Data for review >>
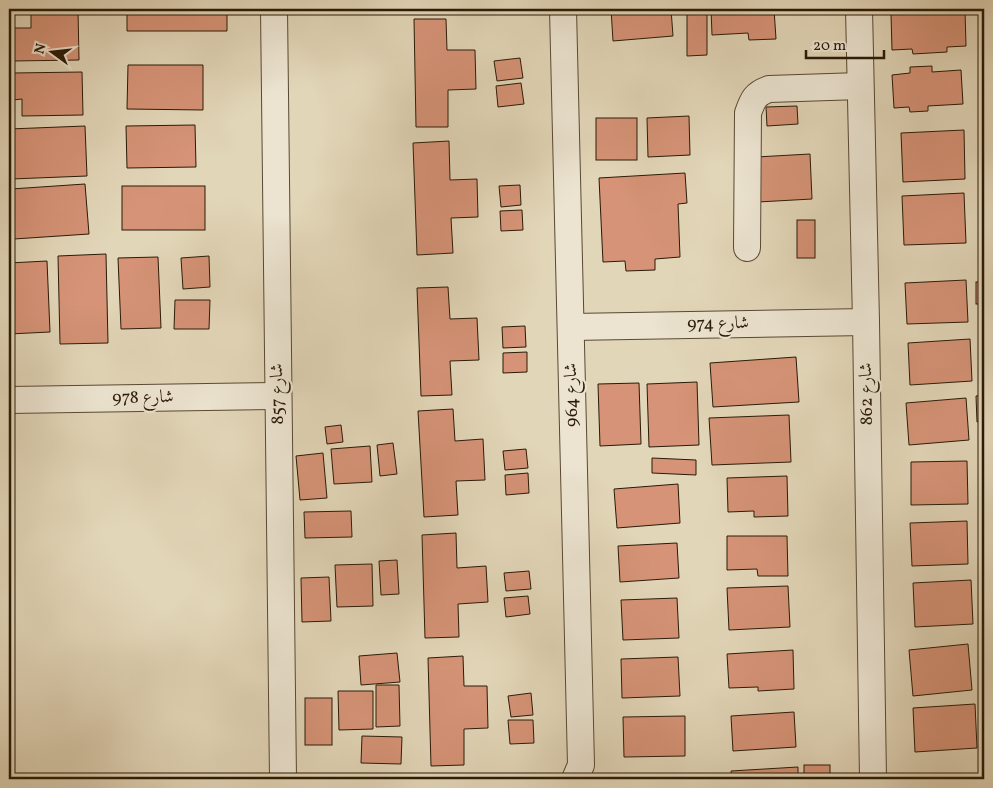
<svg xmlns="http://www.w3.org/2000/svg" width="993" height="788" font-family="Vollkorn,Amiri,serif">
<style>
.building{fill:#d69377;stroke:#2a1a07}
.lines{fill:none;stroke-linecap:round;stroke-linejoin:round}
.minor-casing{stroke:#584933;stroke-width:28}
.minor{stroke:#ece4d1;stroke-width:26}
.labels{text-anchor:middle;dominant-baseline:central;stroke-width:4.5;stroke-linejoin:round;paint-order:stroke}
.street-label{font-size:18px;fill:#2a1a07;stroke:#ece4d1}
</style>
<rect width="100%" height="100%" fill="#e2d6b8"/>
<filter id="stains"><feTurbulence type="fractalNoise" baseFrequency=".004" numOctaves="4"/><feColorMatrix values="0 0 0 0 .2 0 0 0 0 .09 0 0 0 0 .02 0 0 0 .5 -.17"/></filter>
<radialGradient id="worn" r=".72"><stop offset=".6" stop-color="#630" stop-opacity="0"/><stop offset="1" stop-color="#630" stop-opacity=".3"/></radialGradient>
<!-- building -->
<g class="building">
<polygon points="611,9 671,9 673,36 613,41"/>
<polygon points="687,9 707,9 707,55 687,56"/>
<polygon points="711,9 774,9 776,39 749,40 748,33 712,35"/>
<polygon points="912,9 926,9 927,12 965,10 966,46 947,47 947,52 913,54 912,49 892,50 891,14 912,12"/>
<polygon points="78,10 79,60 12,61 11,28 31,28 31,11"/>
<polygon points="227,10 227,31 127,31 127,11"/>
<polygon points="414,19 446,19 447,50 475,50 476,89 448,90 448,127 416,127"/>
<polygon points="520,58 523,78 497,81 494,61"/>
<polygon points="128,65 203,65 203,110 127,109"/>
<polygon points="932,66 932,72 961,70 963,104 928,106 928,111 910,112 909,107 894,108 892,75 910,73 910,67"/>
<polygon points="82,72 83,115 22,116 22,99 13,100 13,73"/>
<polygon points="521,83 524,104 498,107 496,86"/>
<polygon points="797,106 798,124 767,126 766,107"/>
<polygon points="689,116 690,155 648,157 647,118"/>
<rect x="596" y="118" width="41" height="42"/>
<polygon points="195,125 196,167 127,168 126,126"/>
<polygon points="85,126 87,176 11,179 9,129"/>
<polygon points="964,130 965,179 903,182 901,133"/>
<polygon points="449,141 450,180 477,179 478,217 451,218 453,253 417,255 413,143"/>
<polygon points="810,154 812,199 758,202 756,157"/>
<polygon points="685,173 687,203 678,204 680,257 655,259 655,270 626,271 625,261 603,262 599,178"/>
<polygon points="85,184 89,234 14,239 11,189"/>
<polygon points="520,185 521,205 501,207 499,186"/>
<rect x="122" y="186" width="83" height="44"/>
<polygon points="964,193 966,243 904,245 902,196"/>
<polygon points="522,210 523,230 501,231 500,211"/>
<rect x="797" y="220" width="18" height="38"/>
<polygon points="106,254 108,343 60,344 58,256"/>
<polygon points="209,256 210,287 183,289 181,258"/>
<polygon points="158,257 161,328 121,329 118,258"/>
<polygon points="47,261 50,332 9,334 9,263"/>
<polygon points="966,280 968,322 907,324 905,283"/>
<rect x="976" y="282" width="8" height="22"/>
<polygon points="448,287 450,319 477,318 479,360 450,361 452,395 421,396 417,288"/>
<polygon points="175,300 210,300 209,329 174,329"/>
<polygon points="525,326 526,347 503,348 502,327"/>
<polygon points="970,339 972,381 910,385 908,343"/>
<polygon points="527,352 527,372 503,373 503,353"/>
<polygon points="796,357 799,402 713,407 710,363"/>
<polygon points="697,382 699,445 649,447 647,384"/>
<polygon points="639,383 641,444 600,446 598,384"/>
<polygon points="984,395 984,422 977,422 976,396"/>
<polygon points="966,398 969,440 909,445 906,403"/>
<polygon points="453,409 455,441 483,439 485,480 456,481 458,515 424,517 418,411"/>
<polygon points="789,415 791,462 712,465 709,418"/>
<polygon points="341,425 343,442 327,444 325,427"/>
<polygon points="393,443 397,474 380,476 377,445"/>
<polygon points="370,446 372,482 334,484 331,449"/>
<polygon points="526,449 528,468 505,470 503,451"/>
<polygon points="323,453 327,498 300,500 296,456"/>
<polygon points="652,458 696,460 696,475 652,473"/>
<polygon points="967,461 968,504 911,505 911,462"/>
<polygon points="528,473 529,493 506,495 505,475"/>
<polygon points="787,476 788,516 754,517 754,511 728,512 727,478"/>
<polygon points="678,484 680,523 617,528 614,489"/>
<polygon points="351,511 352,537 305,538 304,512"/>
<polygon points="967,521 968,564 912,566 910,523"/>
<polygon points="979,522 984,522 984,546 980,546"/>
<polygon points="456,533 457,568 486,566 488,602 458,604 459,637 425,638 422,535"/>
<polygon points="727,536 787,536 788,576 758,576 757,569 727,570"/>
<polygon points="677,543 679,578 620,582 618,546"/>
<polygon points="397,560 399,594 381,595 379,561"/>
<polygon points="372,564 373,606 337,607 335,565"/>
<polygon points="529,571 531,589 506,591 504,573"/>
<polygon points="329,577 331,621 302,622 301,578"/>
<polygon points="971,580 973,624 915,627 913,583"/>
<polygon points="788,586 790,627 729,630 727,588"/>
<polygon points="528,596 530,614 506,617 504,598"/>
<polygon points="677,598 679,638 623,640 621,600"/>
<polygon points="968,644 972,690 913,696 909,650"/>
<polygon points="793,650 794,689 758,691 758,687 729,688 727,654"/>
<polygon points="397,653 400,682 361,685 359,656"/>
<polygon points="463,656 464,686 487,686 488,728 464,729 464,765 431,766 428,658"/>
<polygon points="678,657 680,696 622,698 621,659"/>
<polygon points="376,685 399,685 400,726 376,727"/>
<polygon points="338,691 373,691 373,729 339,730"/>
<polygon points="531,693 533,715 511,717 508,696"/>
<rect x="305" y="698" width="27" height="47"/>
<polygon points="975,704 977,748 915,752 913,708"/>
<polygon points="794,712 796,747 733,751 731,716"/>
<polygon points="685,716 685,756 624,757 623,717"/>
<polygon points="508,720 533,720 534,743 510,744"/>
<polygon points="362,736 402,737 401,764 361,763"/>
<rect x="804" y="765" width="26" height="14"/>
<polygon points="798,767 798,779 732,779 731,771"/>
<polygon points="679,774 680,779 624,779 624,778"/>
</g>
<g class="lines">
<defs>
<g id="minor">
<polyline points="274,9 283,779"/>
<polyline points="563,9 581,765 575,779"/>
<polyline points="859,9 866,322 873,779"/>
<path d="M747 248 748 113C753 99 755 94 769 89L860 86"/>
<polyline points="571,327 866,322"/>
<polyline points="9,400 278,396"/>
</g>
</defs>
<!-- minor casing -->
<use href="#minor" class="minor-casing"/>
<!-- minor -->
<use href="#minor" class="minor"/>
</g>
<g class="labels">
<!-- street labels -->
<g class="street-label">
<text transform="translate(718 324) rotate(-1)">شارع 974</text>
<text transform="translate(278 394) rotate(-91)">شارع 857</text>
<text transform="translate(867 394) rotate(-91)">شارع 862</text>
<text transform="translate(572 395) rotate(-91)">شارع 964</text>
<text transform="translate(143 398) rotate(-1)">شارع 978</text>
</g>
</g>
<!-- margin -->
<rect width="993" height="788" fill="none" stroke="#e2d6b8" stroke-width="30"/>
<rect x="10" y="10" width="973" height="768" fill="none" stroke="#2a1a07" stroke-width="2.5"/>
<rect x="15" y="15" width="963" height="758" fill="none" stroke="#2a1a07"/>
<!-- north arrow -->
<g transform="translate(52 52) rotate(285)" stroke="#ece4d1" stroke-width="4" paint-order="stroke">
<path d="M0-4L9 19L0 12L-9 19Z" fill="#2a1a07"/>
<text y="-8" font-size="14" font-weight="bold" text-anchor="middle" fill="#2a1a07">N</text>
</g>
<!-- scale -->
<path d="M806 50v8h78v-8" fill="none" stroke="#2a1a07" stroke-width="2.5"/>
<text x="813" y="50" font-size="15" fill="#2a1a07" stroke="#ece4d1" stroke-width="4" paint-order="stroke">20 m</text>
<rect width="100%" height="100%" filter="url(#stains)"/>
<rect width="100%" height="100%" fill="url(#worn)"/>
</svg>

What you will do >> Please report every line among the entries that includes "worn".

Response area >>
<radialGradient id="worn" r=".72"><stop offset=".6" stop-color="#630" stop-opacity="0"/><stop offset="1" stop-color="#630" stop-opacity=".3"/></radialGradient>
<rect width="100%" height="100%" fill="url(#worn)"/>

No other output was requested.